For much of Christian history, life was seen not as a continuum but as a heirarchical chain with each link a distinct and immutable singularity. At the top was God, and beneath him the ranks of the Angels followed by Man, then Woman, and beneath her the animals and plants. This essentialist view was not dissimilar to today’s genetic determinism: Royalty begat royalty just as peacocks begat peacocks, and peasants begat peasants just as toads begat toads. Darwin, of course, challenged this perspective, threatening not only the theological view of man as the image of God but, perhaps more subversively, the very foundation of a society based on "inherent" class.

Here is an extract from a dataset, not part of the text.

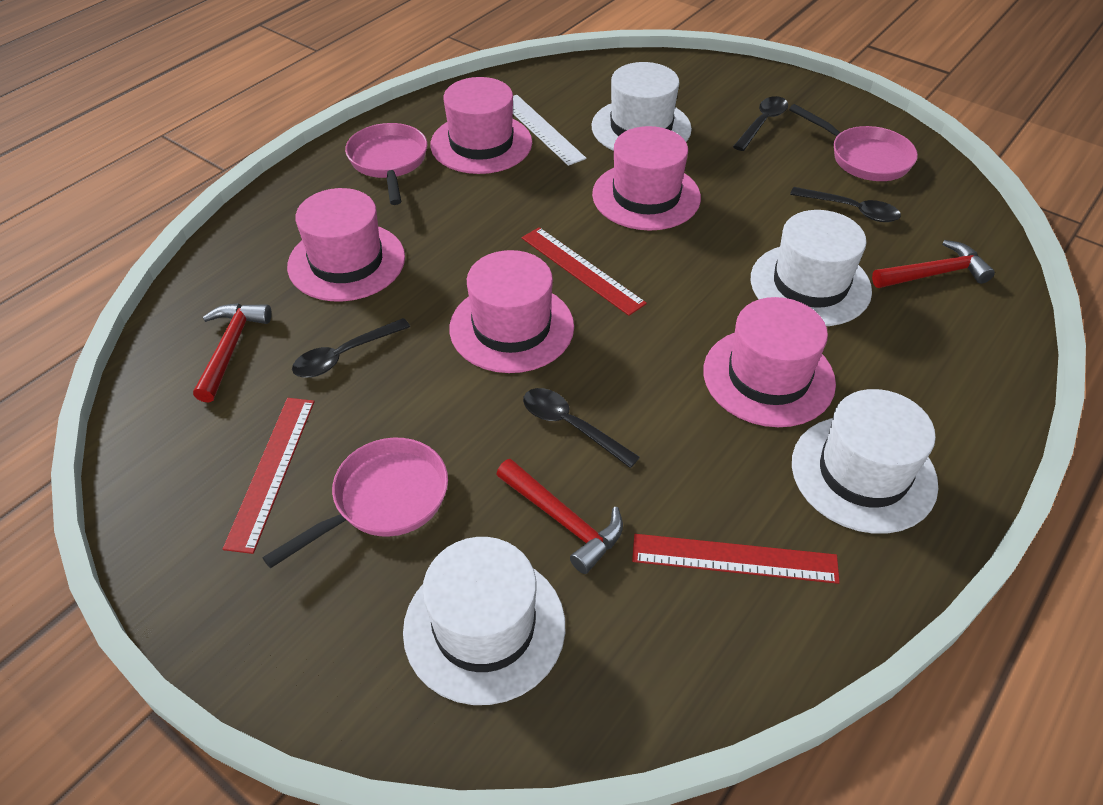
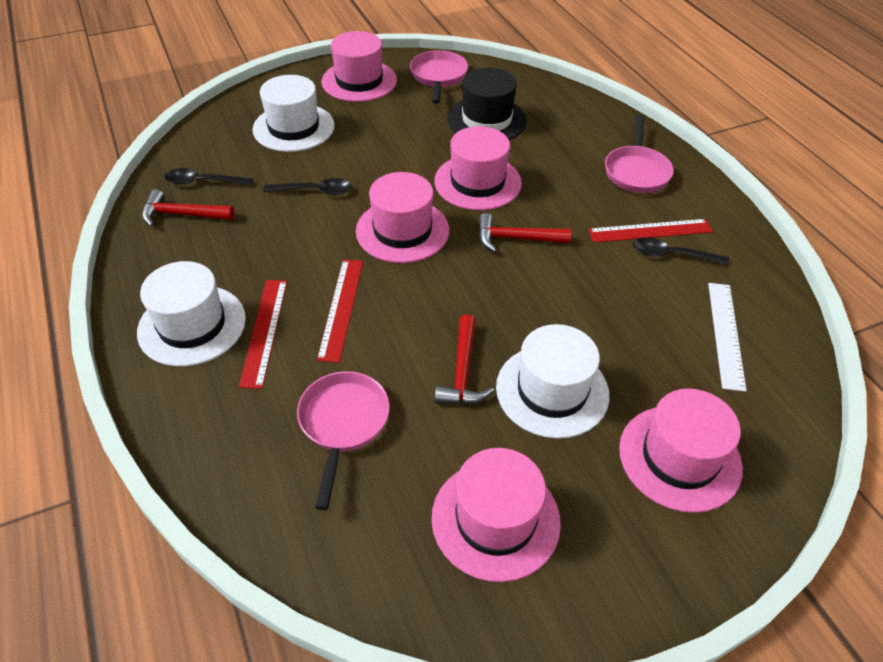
black hat: 0 -> 1
black spoon: 4 -> 3
white hat: 4 -> 3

In the age of genetics, the foundations are undergoing yet another tectonic shift as humans acquire the ability to change our material makeup. Not only are we no longer bound by the chains of an inexorable order; on the contrary — we are told — we will soon be free to re-create ourselves in whatever guise we choose.

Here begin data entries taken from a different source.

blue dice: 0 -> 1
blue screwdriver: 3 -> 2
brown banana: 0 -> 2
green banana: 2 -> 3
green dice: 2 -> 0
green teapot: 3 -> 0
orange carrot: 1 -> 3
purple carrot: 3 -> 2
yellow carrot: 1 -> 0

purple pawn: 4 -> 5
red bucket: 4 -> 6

Mayeri notes that "artists have been mining science for years — in diverse experiments with icky substances, authority figures, and the ever-elusive idea of Reason." While she focuses on the latter of these themes, New York artists Darrin Martin and Torsten Zenas Burns revel in the first. Their Learning Stalls: Lesson Plans is a dreamlike piece that divides into nine discrete one-minute "lessons" on subjects ranging from "Professor of Orgone Ethnography" to "Object Oriented Telescripting" and "Organic Exchange" — this last a direct homage to Videodrome in which a man plunges his hand into the stomach of his clone and pulls out a Rubik’s Cube. Though self-consciously "arty" at times, these loopy vignettes call to mind the surreal pleasures of a mild acid trip.

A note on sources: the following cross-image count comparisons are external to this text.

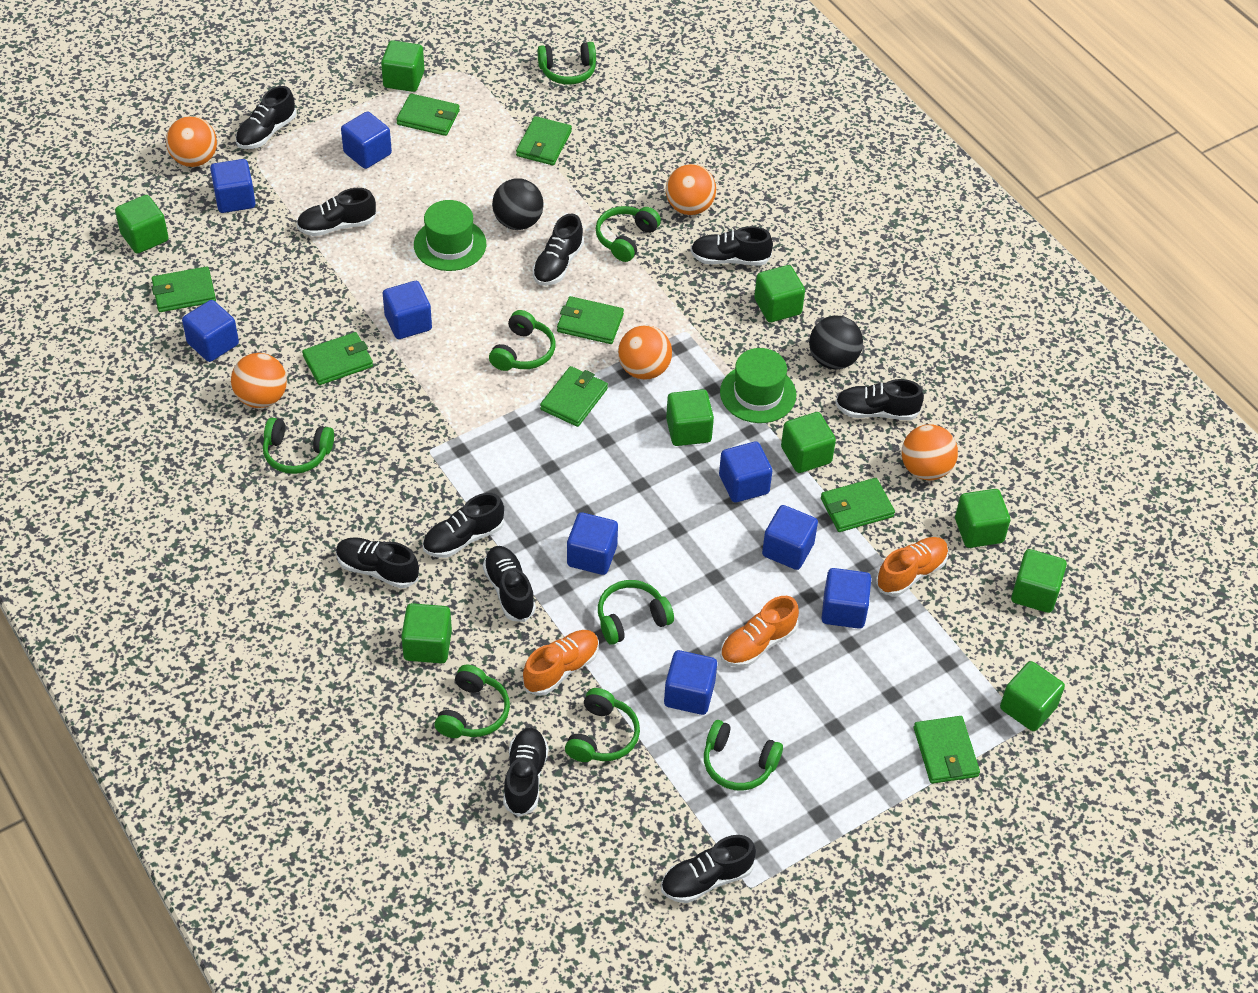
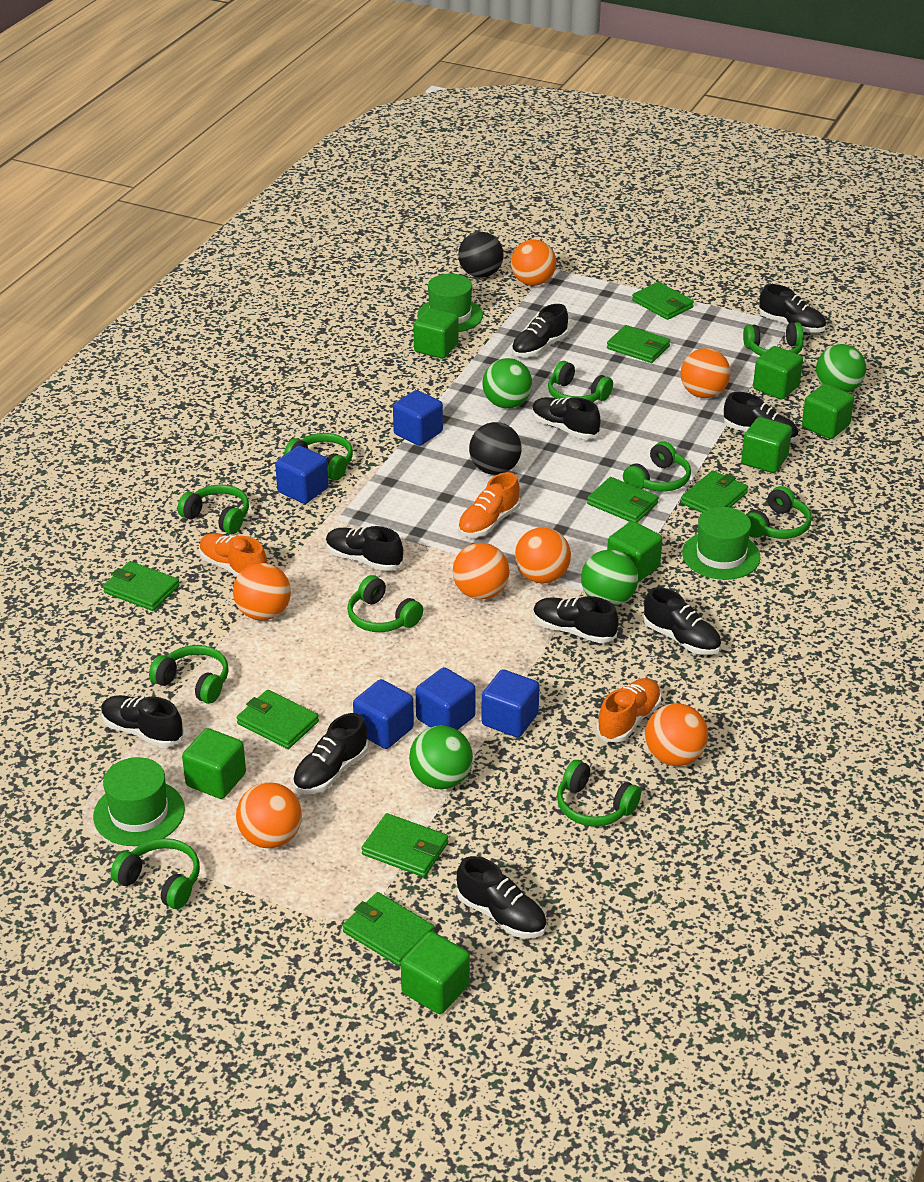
blue cube: 9 -> 5
green ball: 0 -> 4
green cube: 9 -> 7
green hat: 2 -> 3
green headphones: 8 -> 10
orange ball: 5 -> 7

Many of the program’s finest films are its shortest. Sean Dockray’s Ameising, a two-minute excerpt from a much longer film, consists of nothing more complex than a bunch of Argentine ants trundling across a blank page, leaving trails as they go. "A pheromonal portrait of a colony," Dockray calls it, but it might equally be labeled an action painting by ants, for the the cumulative effect is reminiscent of Jackson Pollock. Kaipo Newhouse’s Reanimation 3,4,2 also draws its power from the insect world, each minutelong segment made up of hundreds of looped stills of an individual ant or fly or beetle, in effect re-animating a long-dead specimen.

A similar technique is used by filmmaker David Lebrun in his brilliant documentary about the 19th-century marine biologist Ernst Haeckel. Here Lebrun has animated hundreds of photographs of radiolarians — microscopic sea creatures — creating the effect of a single endlessly morphing crystalline life form. The product of 20 years’ work, Lebrun’s film is a masterfully poetic visual essay on Haeckel’s role as the German champion of Darwinian theory. It is Haeckel who, going further than Darwin himself, first proposed the concept of a "tree of life" with new species branching off older ancestral forms like limbs sprouting from a tree trunk. Haeckel also turns up in Mayeri’s film-within-a-film, and here too the radiolarians add their otherworldly beauty to the proceedings.